TASK MATERIAL ->
= Beginning of Section =

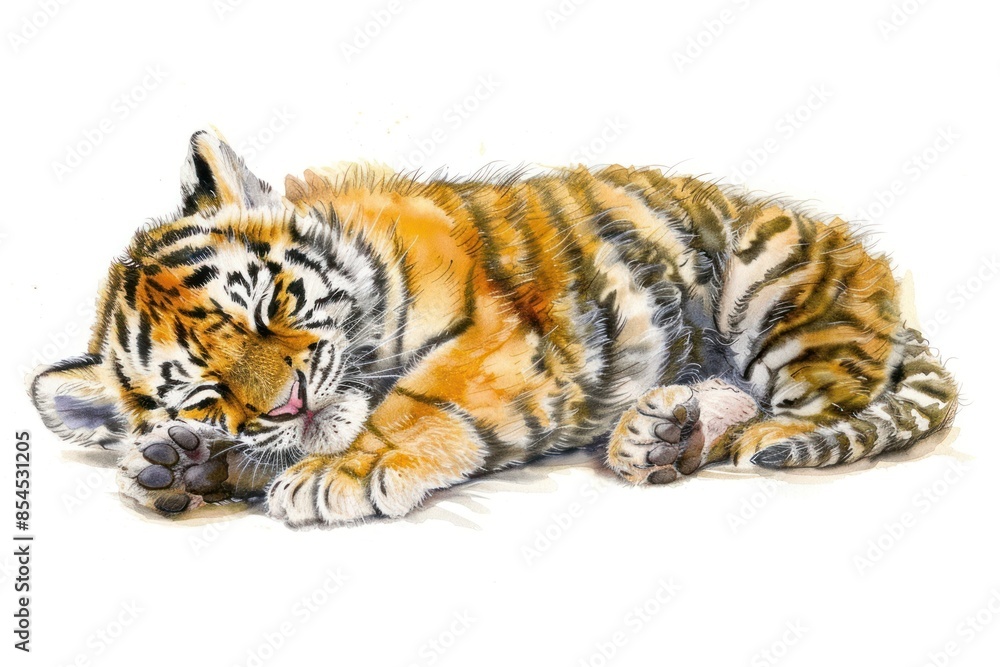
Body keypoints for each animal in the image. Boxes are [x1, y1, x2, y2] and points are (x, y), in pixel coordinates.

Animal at [28, 130, 958, 526]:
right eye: (205, 390)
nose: (290, 404)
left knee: (817, 398)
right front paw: (179, 462)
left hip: (768, 288)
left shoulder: (499, 333)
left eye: (270, 307)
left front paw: (339, 472)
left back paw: (747, 435)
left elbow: (413, 403)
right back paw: (659, 436)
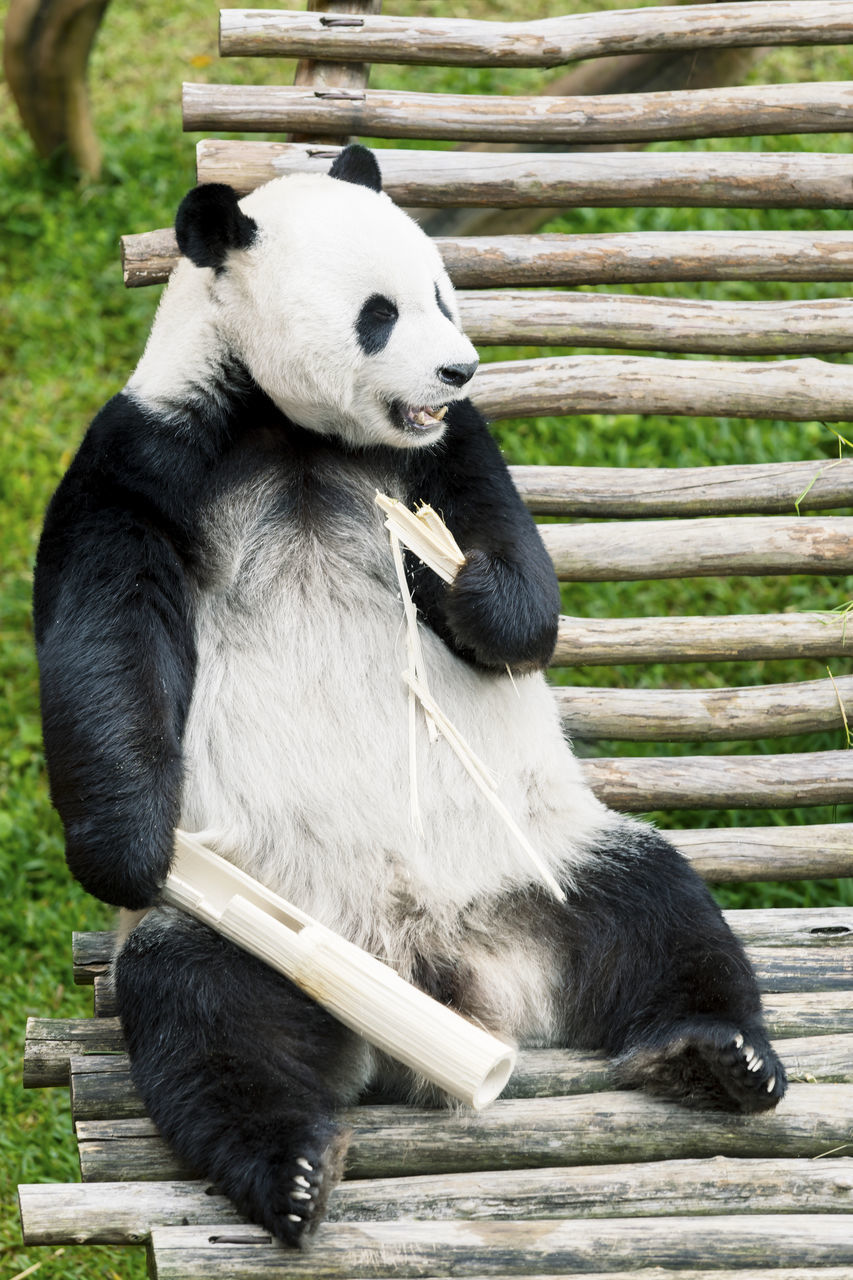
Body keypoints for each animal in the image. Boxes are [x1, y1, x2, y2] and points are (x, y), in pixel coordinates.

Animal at [33, 145, 783, 1244]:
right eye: (378, 313)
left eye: (441, 293)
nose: (459, 368)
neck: (288, 431)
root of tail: (443, 975)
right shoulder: (147, 455)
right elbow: (105, 633)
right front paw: (126, 849)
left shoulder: (449, 449)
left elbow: (519, 582)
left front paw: (455, 581)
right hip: (261, 917)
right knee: (208, 1020)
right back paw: (291, 1170)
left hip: (545, 855)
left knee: (659, 910)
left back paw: (717, 1054)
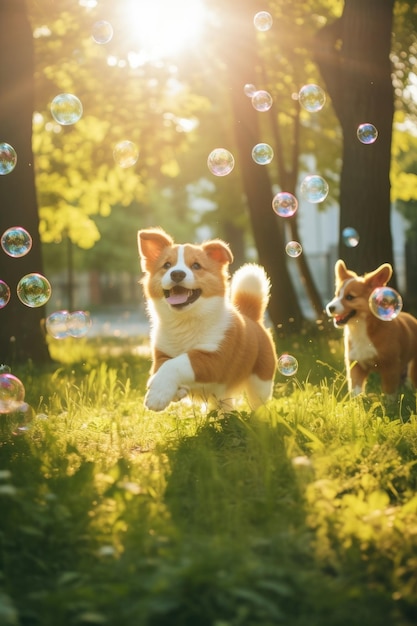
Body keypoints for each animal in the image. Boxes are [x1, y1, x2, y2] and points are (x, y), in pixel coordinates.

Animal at [138, 227, 278, 412]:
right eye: (167, 265)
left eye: (196, 266)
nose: (177, 274)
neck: (185, 322)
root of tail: (251, 317)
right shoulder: (161, 353)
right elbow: (163, 366)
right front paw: (171, 390)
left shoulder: (215, 358)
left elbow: (178, 362)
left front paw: (157, 395)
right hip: (222, 397)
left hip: (261, 382)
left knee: (259, 404)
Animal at [324, 258, 416, 394]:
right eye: (336, 295)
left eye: (350, 297)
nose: (330, 307)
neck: (361, 329)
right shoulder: (356, 365)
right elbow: (355, 390)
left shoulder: (390, 366)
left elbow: (389, 392)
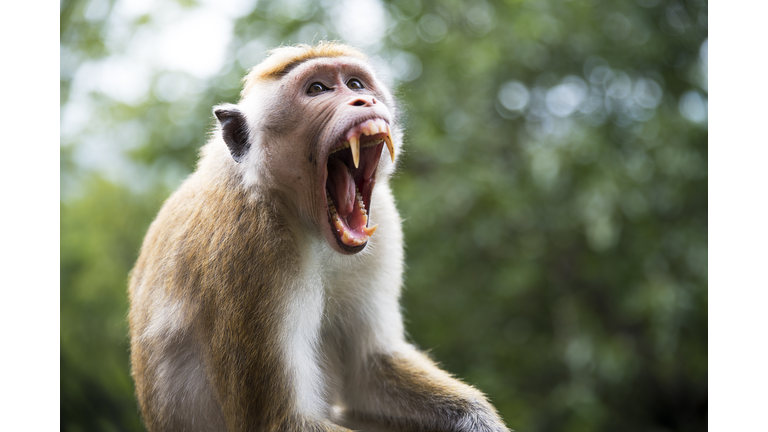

= End of Section =

WORK TO BE COMPLETED ->
Could you give the listing above again word for word, without any pictures?

EXPECTED ANSWER ->
Body keypoints for each animal in the image. Boxes are [x1, y1, x2, y2] and points are (x, y), in pixel coordinates.

Animal at [28, 130, 958, 526]:
right eye: (205, 390)
nose: (290, 404)
left knee: (817, 398)
right front paw: (179, 462)
left hip: (768, 288)
left shoulder: (499, 333)
left eye: (270, 307)
left front paw: (339, 472)
left back paw: (747, 435)
left elbow: (413, 403)
right back paw: (659, 436)
Body keypoints for each animal in the image. Boxes are [x1, y1, x2, y2] and points are (x, y), in pixel coordinates.

Animal at [33, 145, 783, 1244]:
right eye: (378, 313)
left eye: (441, 293)
nose: (459, 368)
neck: (288, 431)
root of tail: (443, 975)
right shoulder: (147, 455)
right elbow: (105, 633)
right front paw: (126, 849)
left shoulder: (449, 449)
left elbow: (519, 582)
left front paw: (455, 581)
right hip: (261, 917)
right knee: (208, 1020)
right back paw: (291, 1170)
left hip: (545, 855)
left knee: (659, 910)
left back paw: (717, 1054)
Body keypoints for each animal in the image. Boxes are [x1, y1, x2, y2] and points are (x, y), in pixel coordinates.

Animal at [138, 227, 278, 412]:
right eye: (167, 265)
left eye: (196, 266)
nose: (177, 274)
neck: (185, 322)
root of tail: (251, 317)
right shoulder: (161, 353)
right elbow: (163, 366)
right front paw: (171, 390)
left shoulder: (215, 358)
left elbow: (178, 362)
left front paw: (157, 395)
right hip: (222, 397)
left hip: (261, 382)
left knee: (259, 404)
Animal at [324, 258, 416, 394]:
right eye: (336, 295)
left eye: (350, 297)
nose: (330, 307)
neck: (361, 329)
right shoulder: (356, 365)
right elbow: (355, 390)
left shoulder: (390, 366)
left elbow: (389, 392)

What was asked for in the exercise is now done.